The right conditions can be the catalyst to release the potential energy of an idea. Such a catalyst occurred at the 2022 Earth Science Information Partners (ESIP) Summer Meeting that resulted in an innovative initiative between NASA and the Rensselaer Polytechnic Institute (RPI) in Troy, NY. ESIP provided the perfect venue to spark a collaboration that is helping RPI students create apps for using Earth observation data and teaching them how to use these data ethically.
The Catalyst
Created by NASA in 1998, ESIP is a community of data and information technology practitioners who coordinate Earth science interoperability efforts. Starting in 2008, a new feature was added to the last two days of the ESIP Summer Meeting—FUNding Friday.
“We spell FUNding Friday with a capital F-U-N since we want it to be a fun, creative, exciting experience at the end of the Summer Meeting,” says Susan Shingledecker, ESIP executive director. “We want it to be the catalyst that takes a great idea or a brainstorm that happens in a session or in a hallway conversation and creates the incentive to move an idea forward.”
FUNding Friday begins with a raucous, low-tech session where teams create posters about their ideas using flip chart paper and colored markers. “The teams work together on their posters Thursday into Friday morning, then we kick off our final meeting event on Friday with lightning presentations by the teams,” says Shingledecker. “All of the in-person meeting attendees get ballots and vote on the project ideas they most want to see funded.”
Two types of funding awards are given, one for regular meeting attendees and a second for teachers supporting grades K through 12. Cash awards range from $3,000 to $5,000 and include funding for award recipients to attend the next ESIP Summer Meeting to formally present their work and accomplishments. Since 2008, more than 90 member and student projects have received FUNding Friday awards.
It was in the FUNding Friday crucible that NASA and RPI developed a framework that has resulted in a year of discovery, work, and innovation.
The Connection
RPI faculty reached out to NASA several years ago to explore the possibility of having their graduate students work with large Earth observation datasets.
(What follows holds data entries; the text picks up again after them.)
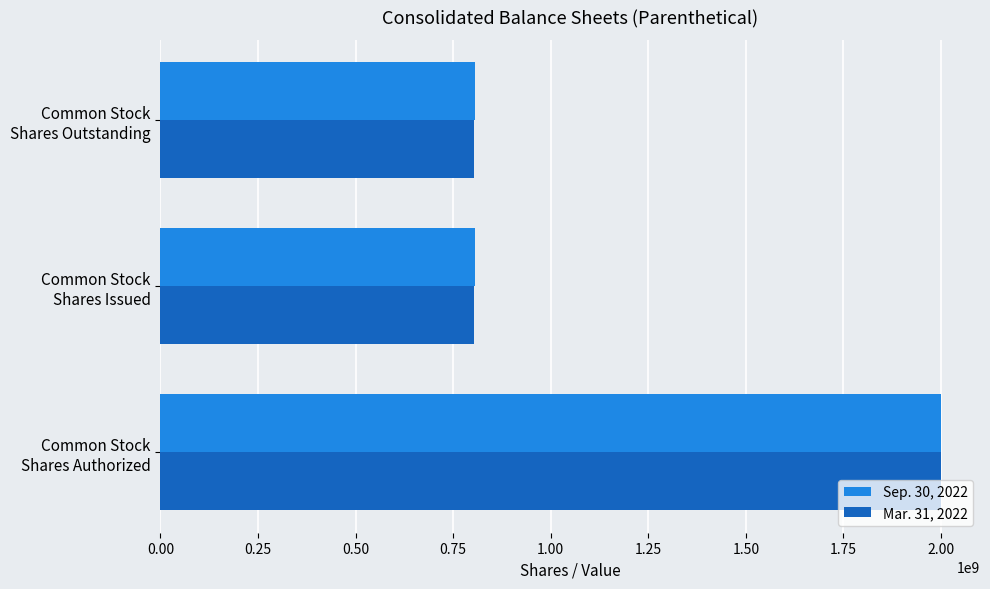

What is the lowest value of the Sep. 30, 2022 series?

807047948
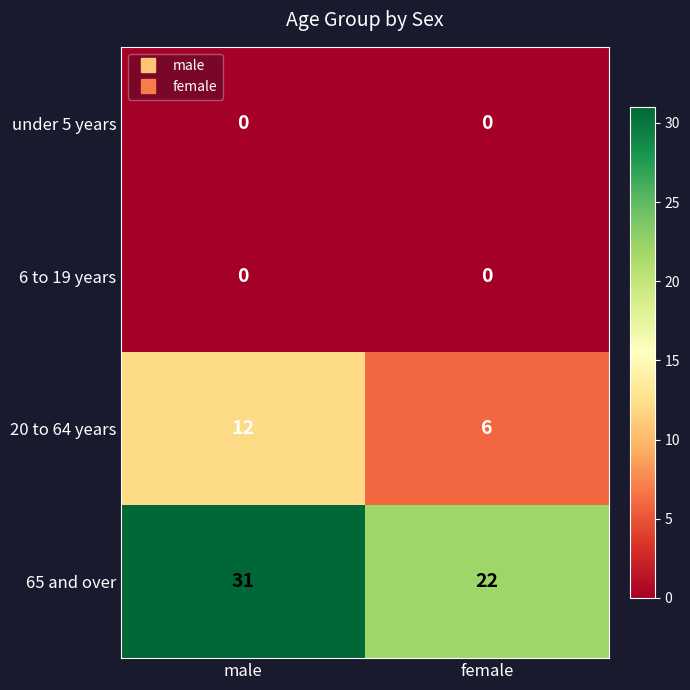

What is the difference between the highest and lowest values at male?

31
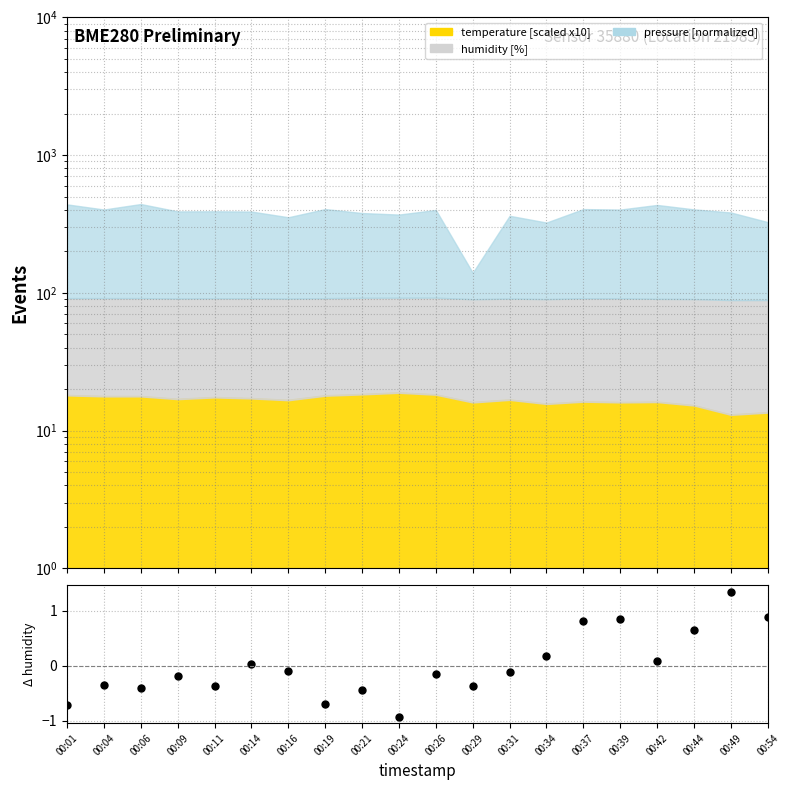

Does the chart display data point markers on the line(s)?

No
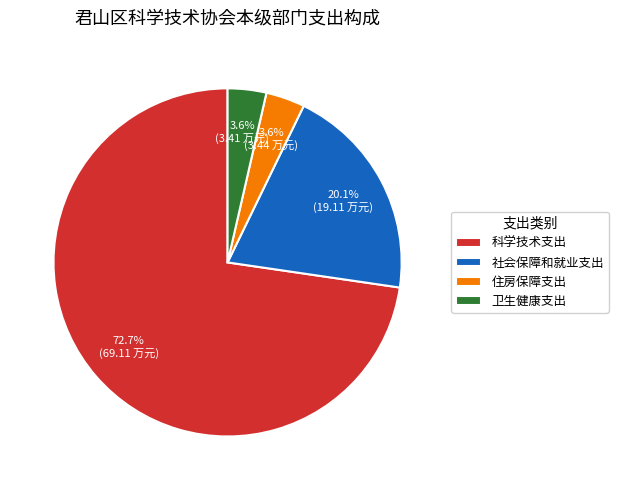

True or false: 卫生健康支出 accounts for 4% of the total.

True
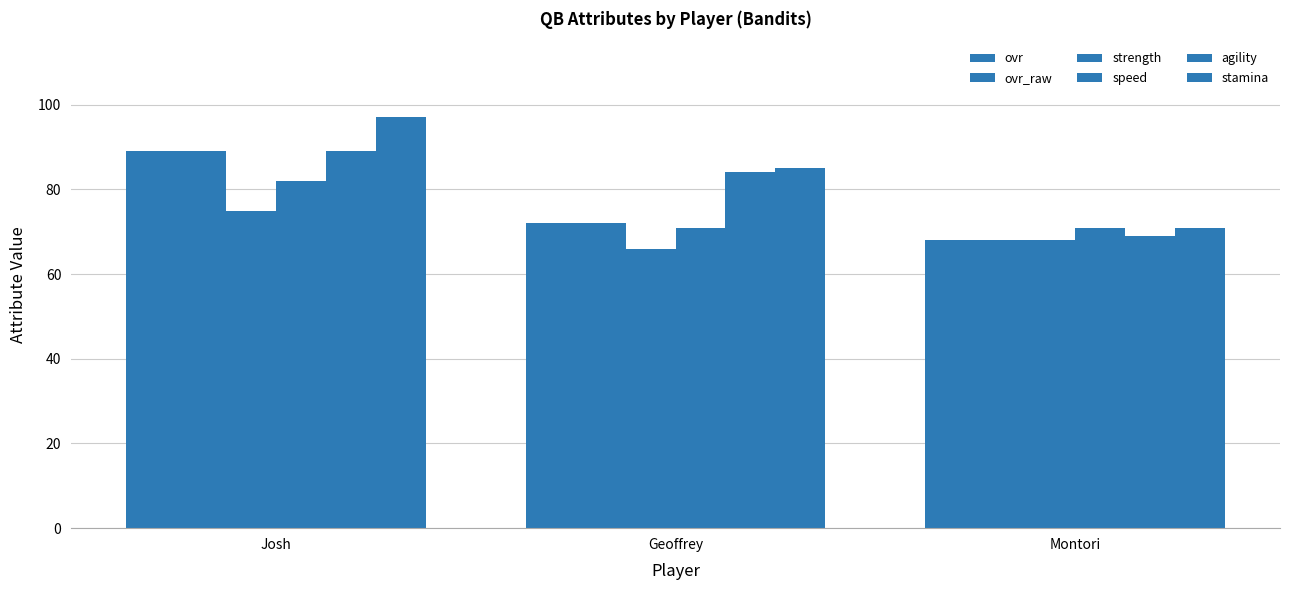

Reading left to right, list all the values displayed in this chart.

ovr: 89	72	68
ovr_raw: 89	72	68
strength: 75	66	68
speed: 82	71	71
agility: 89	84	69
stamina: 97	85	71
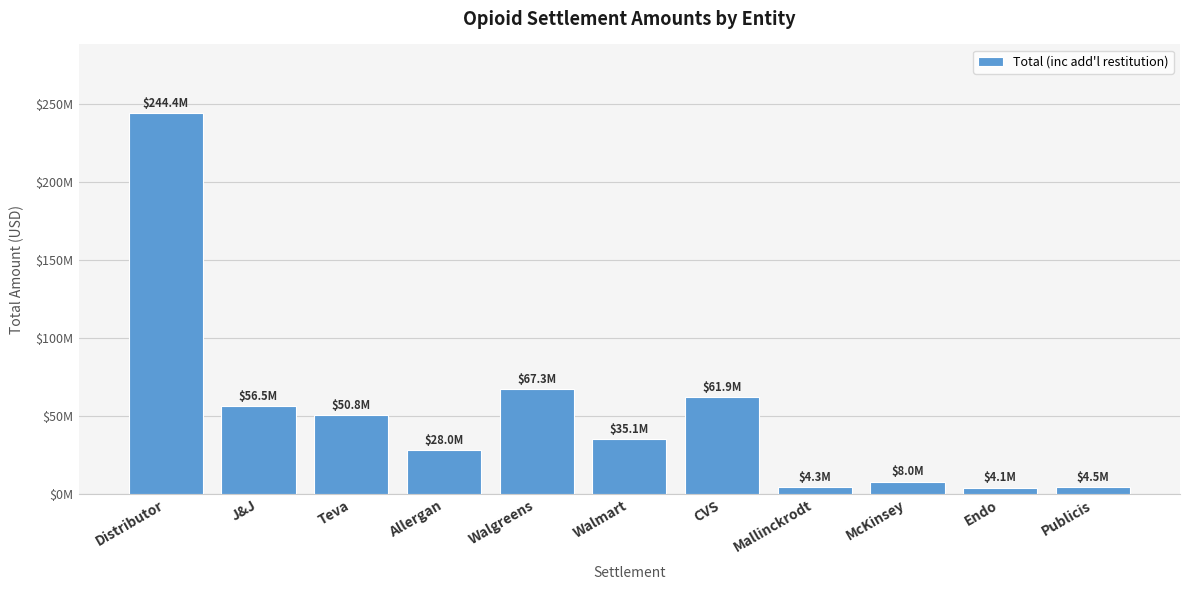

What is the difference between the second highest and second lowest values?

63010409.1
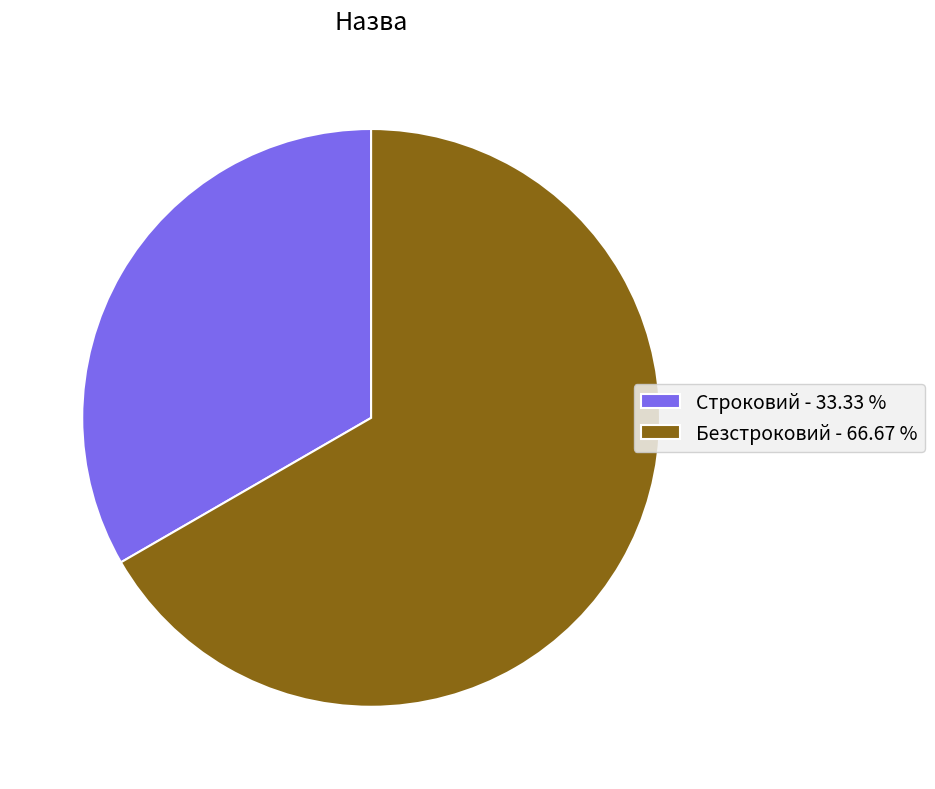

Is it true that Безстроковий is 55% of the pie?

False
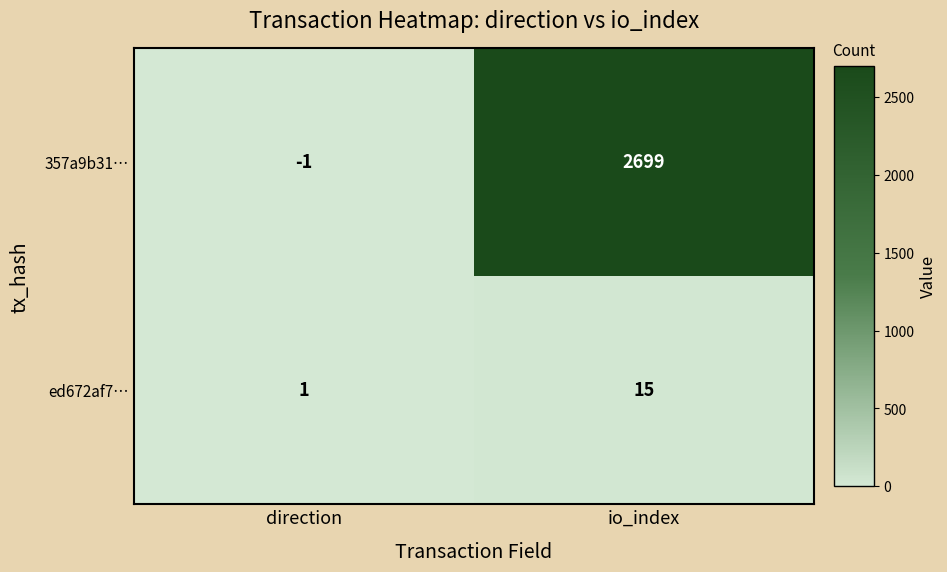

Rank the series by their average value, from highest to lowest.

357a9b31…, ed672af7…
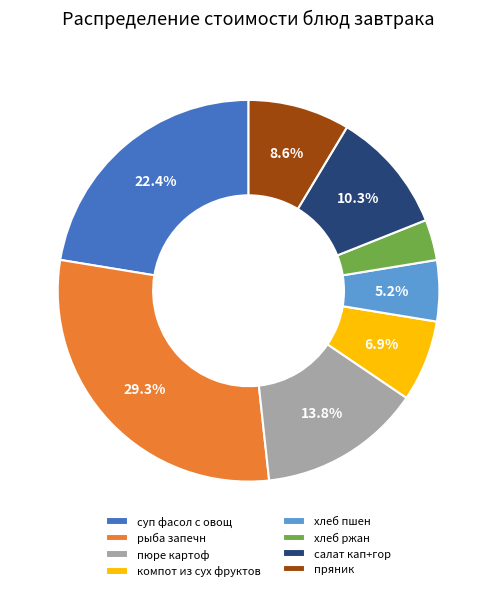

To the nearest percent, what is the difference between the largest and smallest slice percentages?

26%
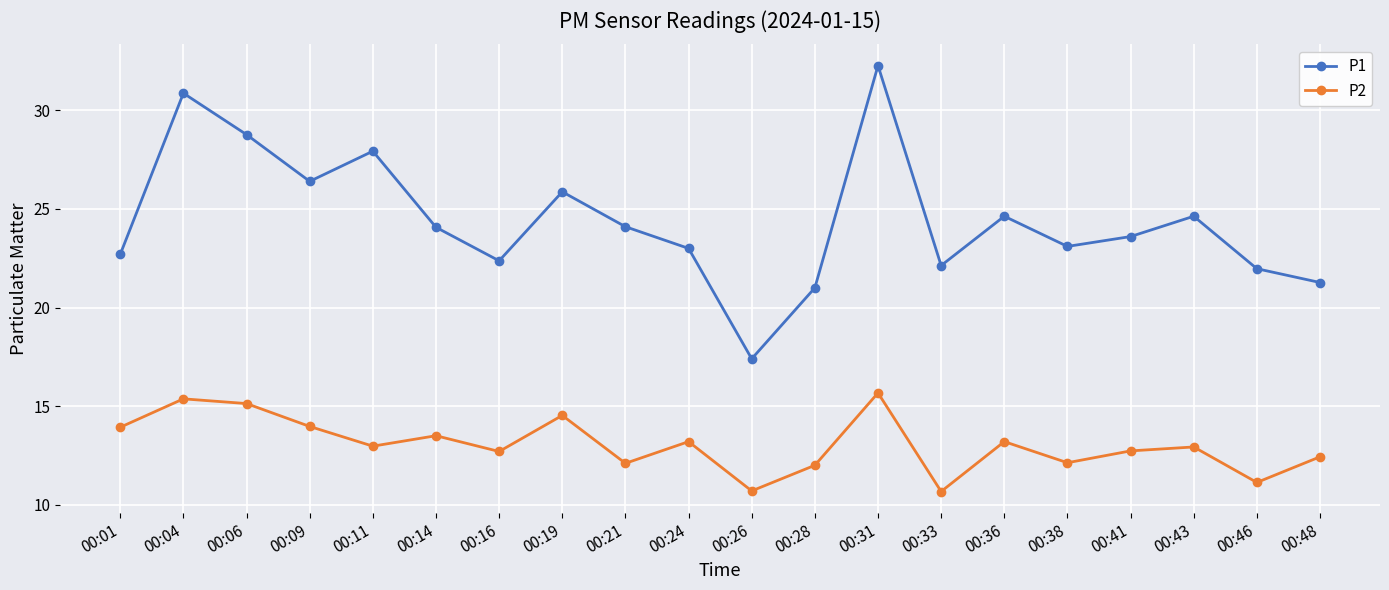

Which series has the largest range (max minus min)?

P1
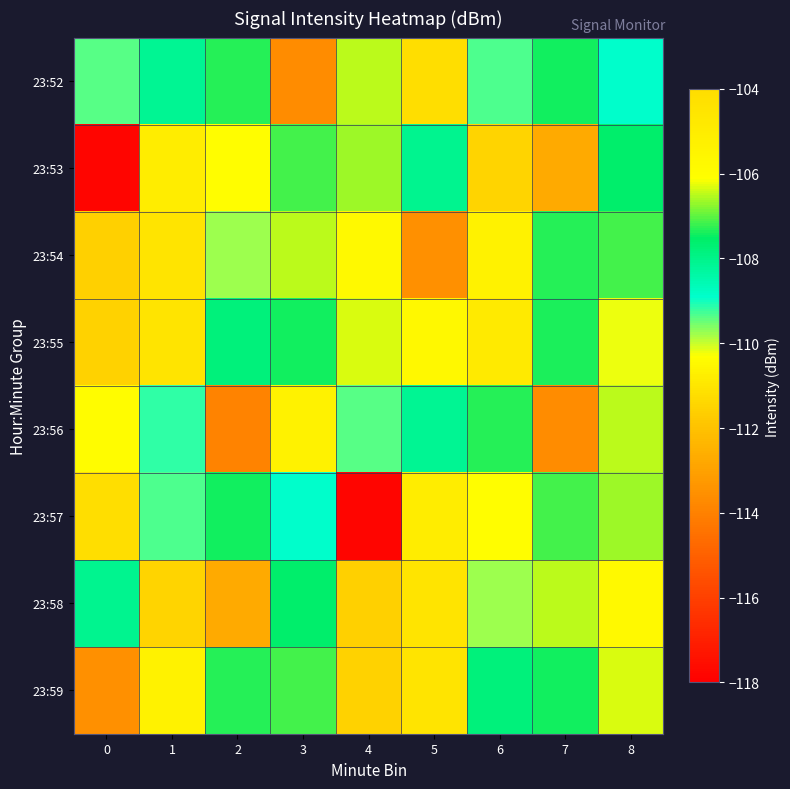

Between 2 and 3, which is larger?

2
Thilanka Munasinghe, a lecturer with the Information Technology and Web Science (ITWS) program in RPI’s School of Science, had his students work with these datasets in his data science and data analytics classes.
During the 2021 and 2022 ESIP Summer Meetings, Elizabeth Joyner, a Science Systems and Applications, Inc. (SSAI) contractor with NASA's Earth Science Data Systems (ESDS) Program and the ESDS community coordinator, saw presentations of work by Munasinghe and his RPI colleagues. At the 2022 summer meeting, she proposed that the RPI team join NASA ESDS in a FUNding Friday proposal to have RPI students use renewable energy data distributed by NASA to develop apps and explore ways of fostering better data use. This work would benefit both RPI and NASA: RPI students would gain experience working with real-world data and developing apps; NASA’s ESDS would gain better insight into how renewable energy data can be used in the development of a new Renewable Energy Data Pathfinder.
The team’s FUNding Friday pitch for Next Generation Tools for Democratizing Data Exploration in NASA Data Pathfinders was selected for funding. Over the next year, Joyner and Ross Bagwell, a SSAI contractor supporting NASA’s Earth Science Data and Information System (ESDIS) Project as principal systems engineer, guided RPI students in using NASA Earth observation data in classes taught by Munasinghe and his RPI colleagues Dr. Brian Robert Callahan and Dr. Kathy Fontaine. Callahan is an ITWS lecturer and director of the Rensselaer Cybersecurity Collaboratory. Fontaine is an ITWS senior lecturer and the program manager for the IBM/RPI Artificial Intelligence (AI) research collaboration.
“We put a FUNding Friday presentation together that has three parts,” says Fontaine. “One is Thilanka’s class working with the datasets on renewable energy in the fall and spring, one is Brian’s class developing apps, and one is my class on ethical informatics, which looks at ethical issues around the research.”
The Work
During the fall 2022 semester, eight student groups worked on projects related to renewable energy in Munasinghe’s data science classes, and Joyner and Bagwell worked with the students every other week. “We discussed, explored, and analyzed data related to renewable energy applications. We conducted machine learning applications, data analytics, and built machine learning models,” says Munasinghe. “With the help of Elizabeth Joyner and Ross Bagwell, we identified what machine learning models can be used [to analyze these data].”
Using the data on which Munasinghe and his students worked, Callahan and his students created apps to enable use of these data by a broader range of data users. “We took the work that Thilanka did and turned it into real-world web applications,” says Callahan.